___ DATASET RECORDS
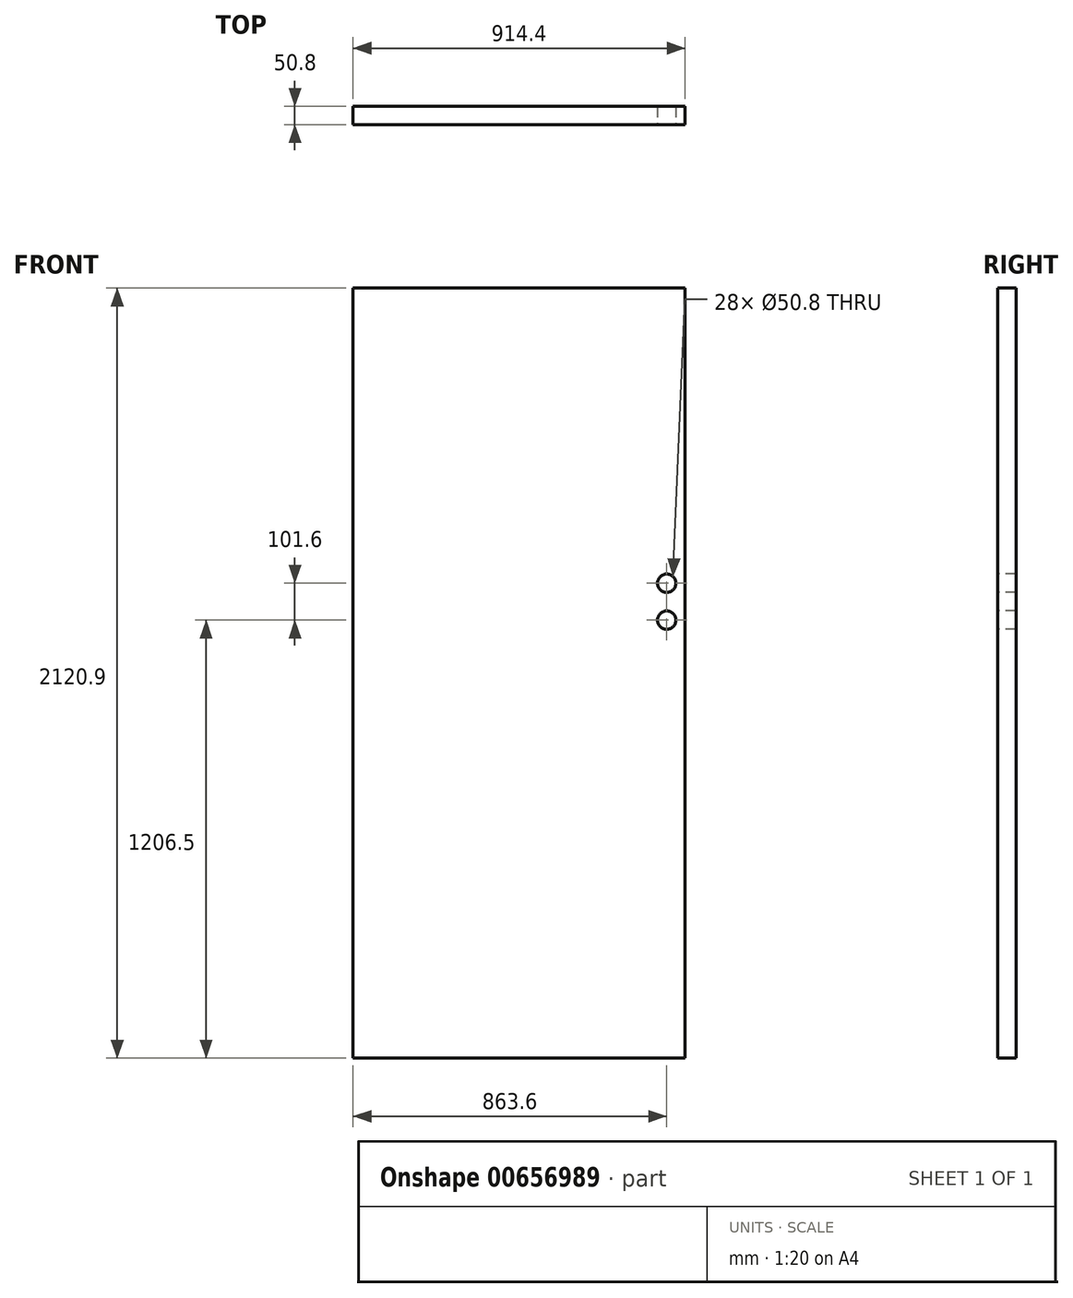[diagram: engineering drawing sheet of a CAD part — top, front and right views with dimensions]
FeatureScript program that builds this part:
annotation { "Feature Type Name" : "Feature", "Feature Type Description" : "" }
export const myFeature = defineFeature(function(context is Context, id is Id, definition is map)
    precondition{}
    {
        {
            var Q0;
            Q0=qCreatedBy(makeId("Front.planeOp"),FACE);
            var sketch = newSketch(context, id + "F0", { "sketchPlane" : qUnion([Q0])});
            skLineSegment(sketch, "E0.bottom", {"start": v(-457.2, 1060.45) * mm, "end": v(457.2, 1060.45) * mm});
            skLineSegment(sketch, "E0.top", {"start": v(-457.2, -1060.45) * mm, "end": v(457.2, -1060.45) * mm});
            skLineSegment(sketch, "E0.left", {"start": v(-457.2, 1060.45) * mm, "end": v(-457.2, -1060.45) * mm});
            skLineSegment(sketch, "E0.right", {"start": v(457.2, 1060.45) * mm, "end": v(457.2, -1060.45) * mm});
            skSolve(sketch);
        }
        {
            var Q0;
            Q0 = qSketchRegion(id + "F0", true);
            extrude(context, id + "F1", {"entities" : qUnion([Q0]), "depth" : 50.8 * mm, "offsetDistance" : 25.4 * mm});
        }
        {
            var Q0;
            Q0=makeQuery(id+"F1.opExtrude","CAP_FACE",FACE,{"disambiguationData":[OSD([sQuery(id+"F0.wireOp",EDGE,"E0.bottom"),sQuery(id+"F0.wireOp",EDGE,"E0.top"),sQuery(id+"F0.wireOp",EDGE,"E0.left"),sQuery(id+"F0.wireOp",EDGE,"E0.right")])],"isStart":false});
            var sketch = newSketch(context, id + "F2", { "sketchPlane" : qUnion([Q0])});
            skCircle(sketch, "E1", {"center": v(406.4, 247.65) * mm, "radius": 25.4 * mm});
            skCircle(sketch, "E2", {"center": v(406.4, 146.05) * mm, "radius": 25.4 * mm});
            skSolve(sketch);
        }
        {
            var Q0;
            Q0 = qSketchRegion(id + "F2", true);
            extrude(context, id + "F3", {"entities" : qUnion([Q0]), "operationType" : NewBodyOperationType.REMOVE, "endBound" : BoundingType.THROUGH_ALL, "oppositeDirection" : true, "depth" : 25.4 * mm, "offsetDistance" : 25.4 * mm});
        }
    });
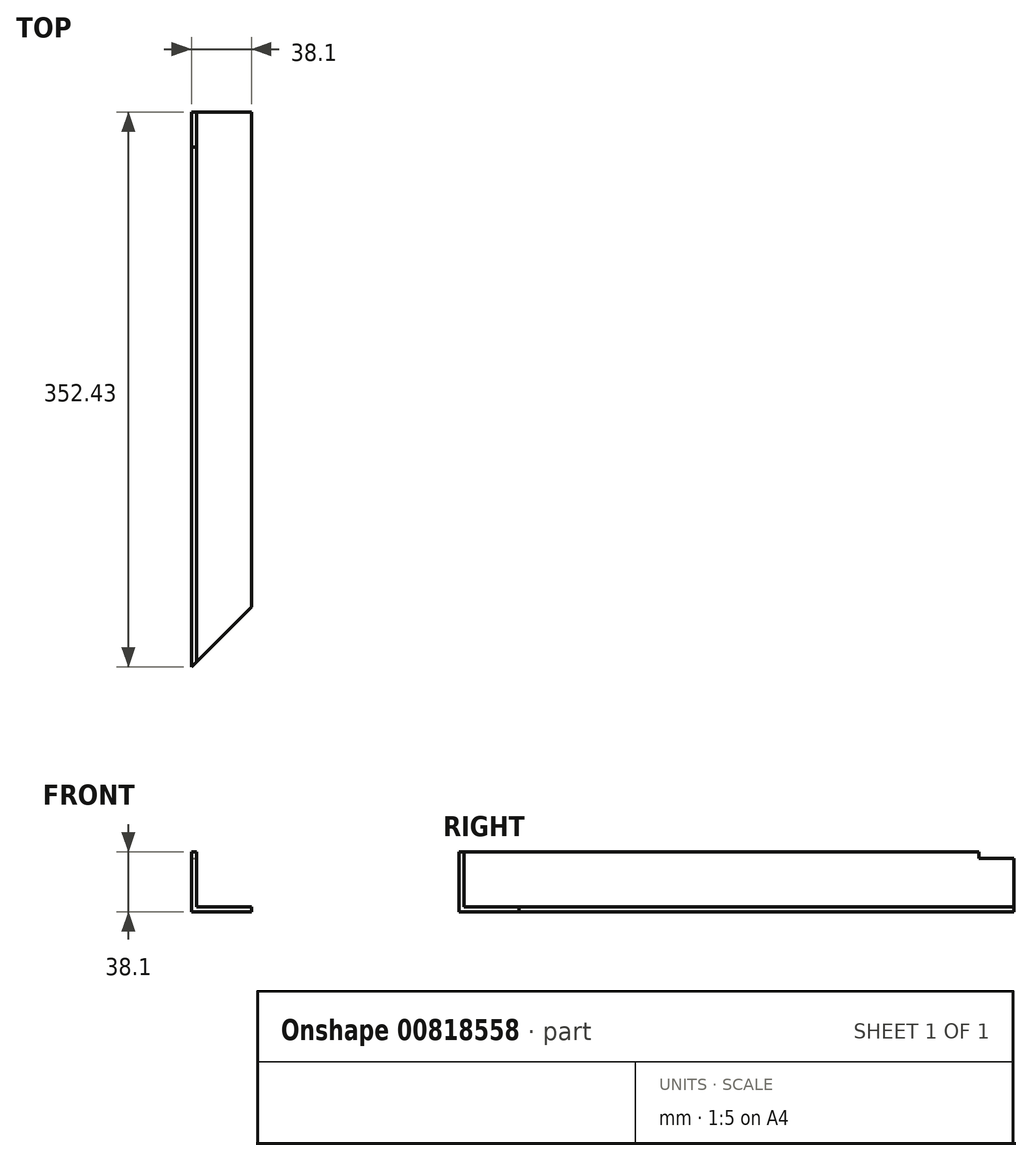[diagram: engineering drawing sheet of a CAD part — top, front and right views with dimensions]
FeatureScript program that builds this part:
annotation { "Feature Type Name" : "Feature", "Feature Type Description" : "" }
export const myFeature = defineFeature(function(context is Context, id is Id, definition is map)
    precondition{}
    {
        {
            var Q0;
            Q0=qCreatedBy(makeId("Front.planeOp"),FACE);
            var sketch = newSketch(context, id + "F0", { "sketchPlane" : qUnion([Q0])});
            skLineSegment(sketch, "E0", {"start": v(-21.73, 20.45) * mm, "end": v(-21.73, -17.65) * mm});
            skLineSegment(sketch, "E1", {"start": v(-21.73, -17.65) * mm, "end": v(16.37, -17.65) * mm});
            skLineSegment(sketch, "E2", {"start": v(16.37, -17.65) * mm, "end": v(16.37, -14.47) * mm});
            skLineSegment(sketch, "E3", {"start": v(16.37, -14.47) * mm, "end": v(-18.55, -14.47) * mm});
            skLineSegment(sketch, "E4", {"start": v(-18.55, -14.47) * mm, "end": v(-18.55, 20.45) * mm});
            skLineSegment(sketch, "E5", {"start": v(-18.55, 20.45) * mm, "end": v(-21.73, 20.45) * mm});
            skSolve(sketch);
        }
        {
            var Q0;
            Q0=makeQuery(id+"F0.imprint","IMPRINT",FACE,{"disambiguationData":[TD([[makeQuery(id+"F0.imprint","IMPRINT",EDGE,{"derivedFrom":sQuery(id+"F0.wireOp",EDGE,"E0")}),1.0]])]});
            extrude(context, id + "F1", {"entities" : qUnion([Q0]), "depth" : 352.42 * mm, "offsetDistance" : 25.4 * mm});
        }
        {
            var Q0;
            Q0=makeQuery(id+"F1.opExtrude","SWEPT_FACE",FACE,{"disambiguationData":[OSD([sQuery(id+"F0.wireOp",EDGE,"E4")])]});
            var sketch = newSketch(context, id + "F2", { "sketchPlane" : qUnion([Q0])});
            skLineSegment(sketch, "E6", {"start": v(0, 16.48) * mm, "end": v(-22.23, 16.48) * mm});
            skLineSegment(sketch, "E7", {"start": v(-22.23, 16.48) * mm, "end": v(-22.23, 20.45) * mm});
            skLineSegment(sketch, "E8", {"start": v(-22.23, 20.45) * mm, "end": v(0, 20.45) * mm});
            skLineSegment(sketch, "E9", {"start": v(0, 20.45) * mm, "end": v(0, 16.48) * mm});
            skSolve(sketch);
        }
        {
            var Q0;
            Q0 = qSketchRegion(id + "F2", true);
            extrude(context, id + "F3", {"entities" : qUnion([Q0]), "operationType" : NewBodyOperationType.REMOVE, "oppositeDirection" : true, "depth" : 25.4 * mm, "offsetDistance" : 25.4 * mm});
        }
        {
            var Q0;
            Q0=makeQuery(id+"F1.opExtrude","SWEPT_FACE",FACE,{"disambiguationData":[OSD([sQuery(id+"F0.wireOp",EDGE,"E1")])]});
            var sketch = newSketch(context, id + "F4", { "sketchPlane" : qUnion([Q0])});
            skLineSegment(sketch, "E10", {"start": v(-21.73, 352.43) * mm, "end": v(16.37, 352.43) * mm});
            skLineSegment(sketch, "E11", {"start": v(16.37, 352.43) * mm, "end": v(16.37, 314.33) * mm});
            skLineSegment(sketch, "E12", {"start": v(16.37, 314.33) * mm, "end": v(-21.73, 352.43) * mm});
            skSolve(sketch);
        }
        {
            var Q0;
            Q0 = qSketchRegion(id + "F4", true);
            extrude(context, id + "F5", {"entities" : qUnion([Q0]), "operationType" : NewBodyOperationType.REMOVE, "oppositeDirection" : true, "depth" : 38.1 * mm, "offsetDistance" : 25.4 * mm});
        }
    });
______
Return every line of the engineering model data above that contains the string "skCircle". Matching is case-sensitive.

→ ANSWER TO THIS EXERCISE
            skCircle(sketch, "E1", {"center": v(406.4, 247.65) * mm, "radius": 25.4 * mm});
            skCircle(sketch, "E2", {"center": v(406.4, 146.05) * mm, "radius": 25.4 * mm});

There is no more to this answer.